At an IMD Discovery Event in April 2013, 75 participants reflected on the challenges of building a service-centric organization, discovered some of the best practices of leading companies and networked with their peers. Executives left better equipped to navigate the transition from the increasingly commoditized product landscape to one offering value-added services.
Companies today fight tooth and nail to maintain margins and grow their business. As a result, many have embarked on the transformation journey – from pushing boxes to providing true service. The opportunities to earn profits by offering services and customer solutions are greater than ever, and the trend reaches beyond business-to-business (B2B) markets.
The results of a survey completed by participants before the event show a mixed picture. Services can play the role of both an offensive and a defensive strategy. 59% of executives viewed services as a proactive weapon to grow revenues and profits. At thesame time, 30% of respondents viewed services as a way to keep existing customers and build barriers to entry (see Figure 1). In terms of sales challenges, only 9% of executives thought that salespeople had the right tools to communicate the value of the service to customers, even though 35% thought the sales team understood the value to customers of the service.
Moving from a product-centric to a service-savvy sales force
If companies want to move away from product-related services into more complex customer solutions, managers must take a new look at the sales force. Stephan März, head of the services business unit at Bobst, shared his experience in creating a separate unit dedicated to services. Bobst is a Swiss multinational that makes machines that serve half of the global packaging industry. It is organized into two product business units, with a third service unit working across the two product units; the latter consists of 800 technicians and 50 staff who sell services.

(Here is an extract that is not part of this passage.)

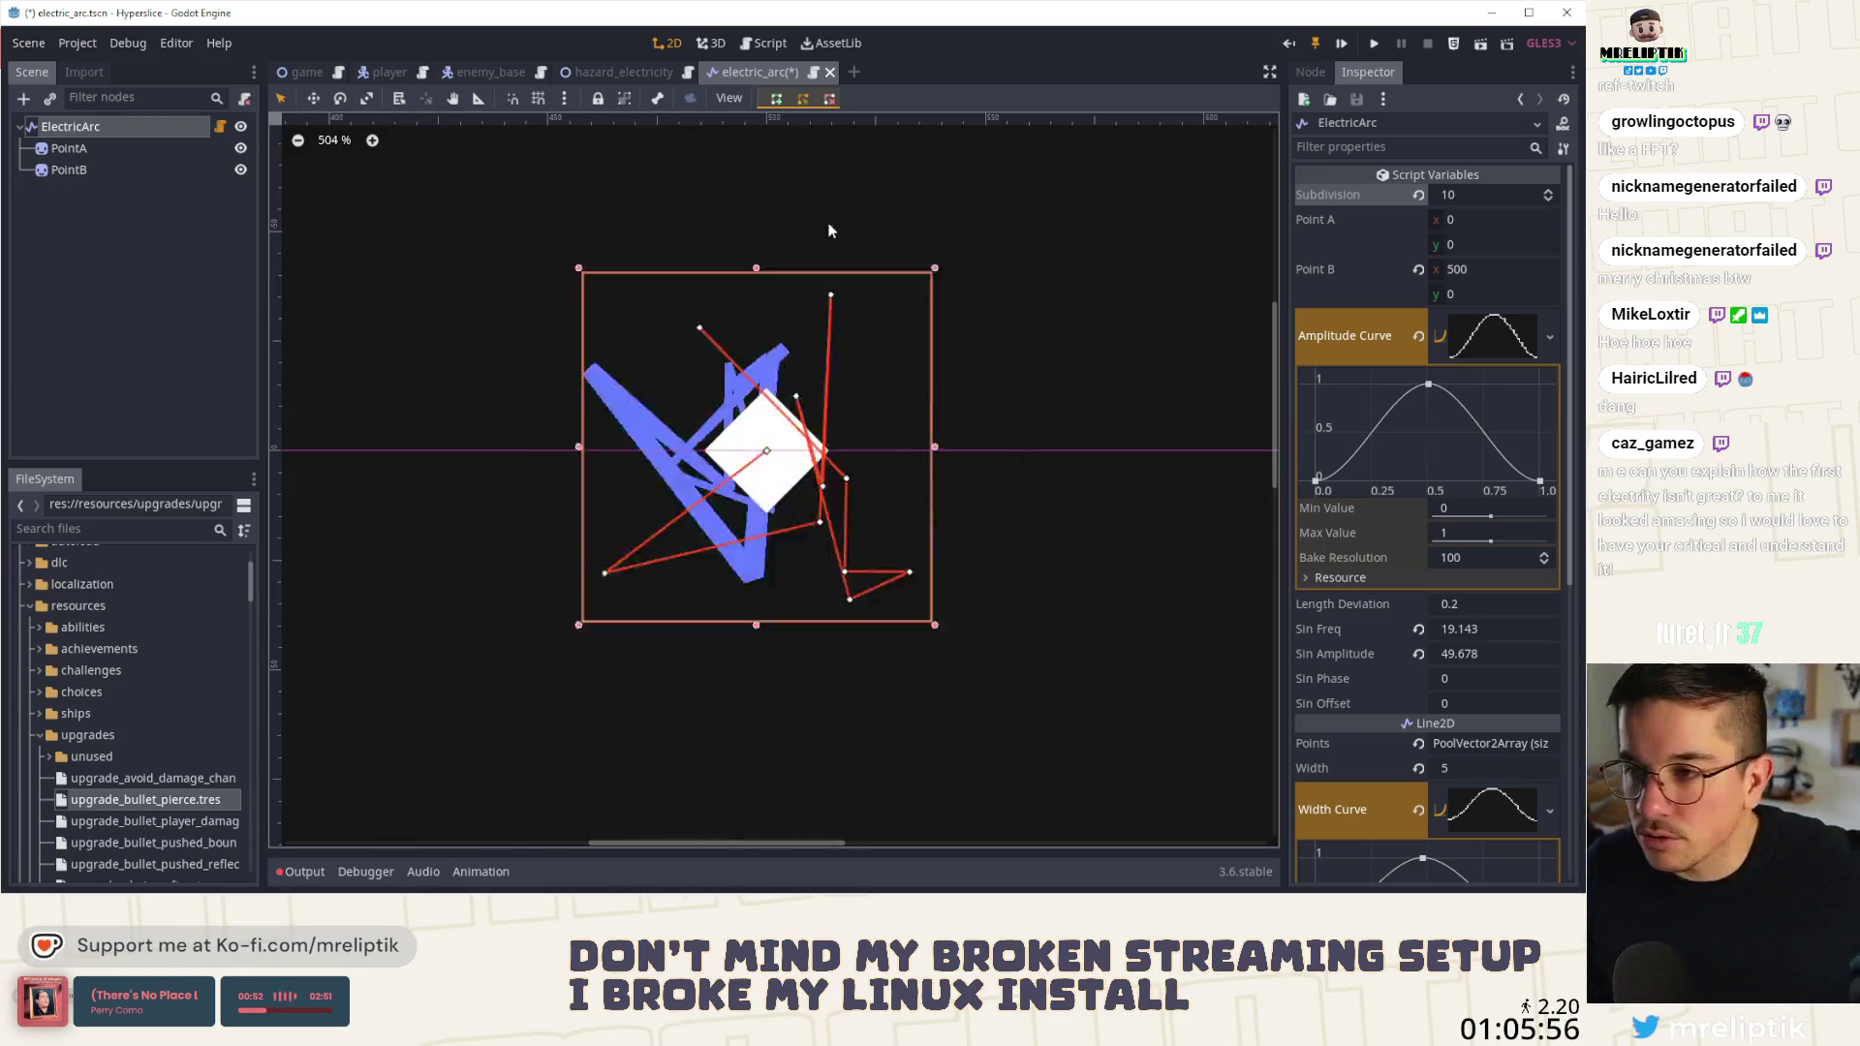
click(608, 76)
scroll(654, 388, up, 3)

Bobst’s one-brand strategy, in a multinational with several customer-facing teams and hundreds of product families, poses a serious challenge: Customers expect the same high level of professionalism, quality, performance and service ethos across all the divisions and departments. Having listened to customers, März and his colleagues developed a service navigator to describe each element in the service offering. It is organized in four groups: core services assistance (where e-services solutions are a priority); maintenance solutions (ensuring full efficiency of Bobst machines); “Boost my Bobst” (improving productivity and reducing environmental impact); and expert solutions (offering training, coaching and process improvement consulting). Bobst sells services through two main channels: regional service managers, or trusted advisers; and service key account managers for big customers. Currently the machine sales force sells a few services, but the company would like to limit this.
A comprehensive education program – delivered through face-to-face and online modules – covers sales skills, service product skills and finance basics. Bobst did not hesitate to look outside for help in standardizing processes and training its people. In several instances it had to consult experts and coaches. Today, it has an independent service sales force, with its own identity and the ability to explain more complex solutions to customers. A collateral benefit of this endeavor is the emergence of a network of experts and an impressive bank of service product knowledge and capabilities that is captured in a service competencies database.
The road ahead
Companies in many industries face grow-ing competitive pressures and customer expectations to take on more complex jobs. To differentiate and continue to grow, B2B companies must leverage the right resources and develop new capabilities in order to understand, (co-)create, communicate, and deliver value to the customer. During the event, we discovered that many manufacturers have successfully embarked on the transition journey. Is your company next?